I don’t know anything about automobile manufacturing, but I do know something about the electronics industry. Today, most of our telephones, computer motherboards, television sets, DVD players, and radios are made in other countries. Does anybody care about that? Maybe they should, but globalization is a fact of life. Most of the best electronics engineers happen to be Asian. It wasn’t so 40 years ago, but it is true today. The same can be said of automotive engineers. Meanwhile, our educational machinery keeps turning out more sociologists and journalists and public-affairs specialists. And lawyers, lots of lawyers.

The clamor to bail out Detroit is wholly political. It has nothing to do with merit. It has everything to do with jobs and unions and their political allies. The worst part is that the bailout won’t work. “We just need a loan to get us through this valley” is how one industry advocate put it. But it is not a valley, but an abyss, not a loan but a political payoff. It won’t make me trade in my Accord for a Chevrolet. It will just postpone the inevitable demise of companies gone bad – and add to our staggering national debt.

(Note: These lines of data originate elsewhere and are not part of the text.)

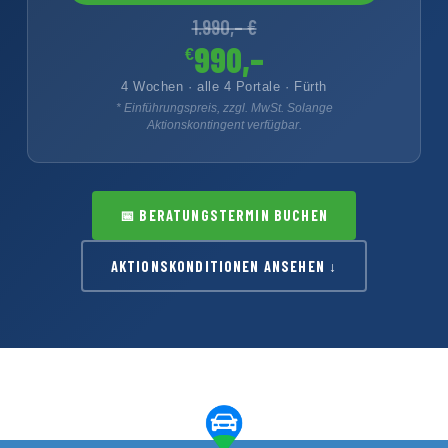
1.990,– €
990,–
€
4 Wochen · alle 4 Portale · Fürth
* Einführungspreis, zzgl. MwSt. Solange
Aktionskontingent verfügbar.
📅
BERATUNGSTERMIN BUCHEN
AKTIONSKONDITIONEN ANSEHEN ↓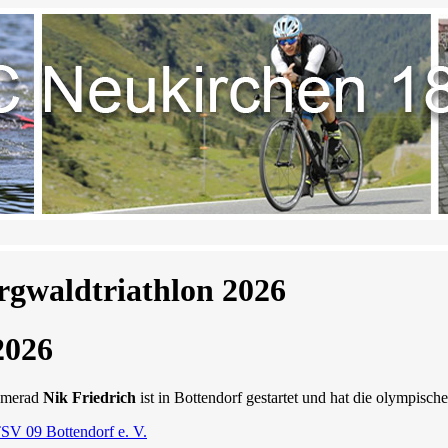
rgwaldtriathlon 2026
2026
amerad
Nik Friedrich
ist in Bottendorf gestartet und hat die olympische
SV 09 Bottendorf e. V.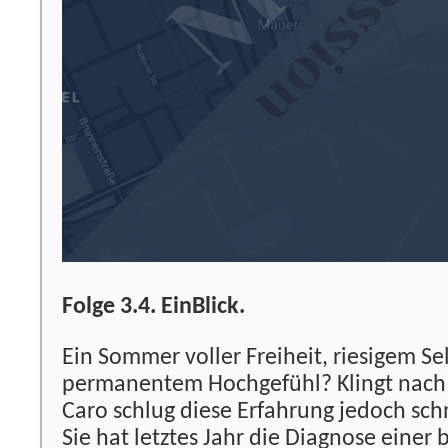
Folge 3.4. EinBlick.
Ein Sommer voller Freiheit, riesigem S
permanentem Hochgefühl? Klingt nach
Caro schlug diese Erfahrung jedoch sch
Sie hat letztes Jahr die Diagnose einer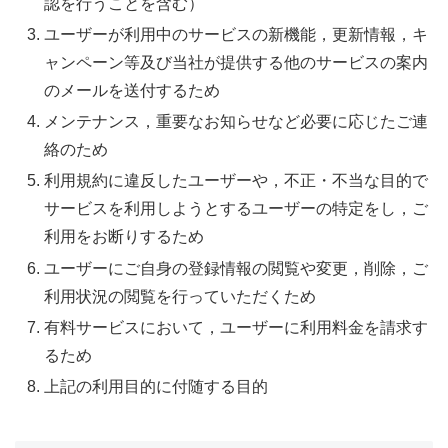
認を行うことを含む）
ユーザーが利用中のサービスの新機能，更新情報，キ
ャンペーン等及び当社が提供する他のサービスの案内
のメールを送付するため
メンテナンス，重要なお知らせなど必要に応じたご連
絡のため
利用規約に違反したユーザーや，不正・不当な目的で
サービスを利用しようとするユーザーの特定をし，ご
利用をお断りするため
ユーザーにご自身の登録情報の閲覧や変更，削除，ご
利用状況の閲覧を行っていただくため
有料サービスにおいて，ユーザーに利用料金を請求す
るため
上記の利用目的に付随する目的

Wednesday, November 05, 2008

A Cicero for Our Time




My high school days were filled with stories of ancient Rome and Greece, written in the language of those civilizations by the likes of Caesar and Horace and Homer and Xenophon. And the writings of Cicero, said to be the greatest orator of all time. Cicero left nothing on YouTube, so we can’t judge for ourselves, but I’ll take the words of his contemporaries. His Greek model was Demosthenes, who practiced his oratory by talking with pebbles in his mouth and shouting over the roar of the waves while running along the beach.

Oratory is largely a lost art, although historians credit Abraham Lincoln and Winston Churchill and John Kennedy with the ability to match the challenges of their times with the power of their rhetoric. I have heard Churchill and Kennedy, and I think their reputations owe more to their writing (or that of their speechwriters) than to their speaking ability. From what I have read, Lincoln was both a great writer and a great speaker.

Last night Barack Obama, speaking in Chicago, reminded me of the enormous power of political oratory. To grasp the effect of that 17-minute speech, one must watch the audience as well as the President-Elect. Tears on cheeks, rapture on faces, hushed reverence at inspirational moments – the speaker connected with over 100,000 celebrants in Grant Park in a way that no other politician has in my lifetime. Not Kennedy, not Clinton, not Reagan. It was electric.

Politics is not just about issues. It is also about emotions, about the capacity of a good person to project that goodness to an audience by sound and sight. Barack Obama has that capacity in spades, and either he is either exactly the leader this country needs at this moment or we have all been duped by his oratorical skill. I am by nature an optimist, so I lean to the positive view.

He is the Cicero of our time. It will be fascinating to watch and listen to this truly remarkable man as he embarks on his historic journey.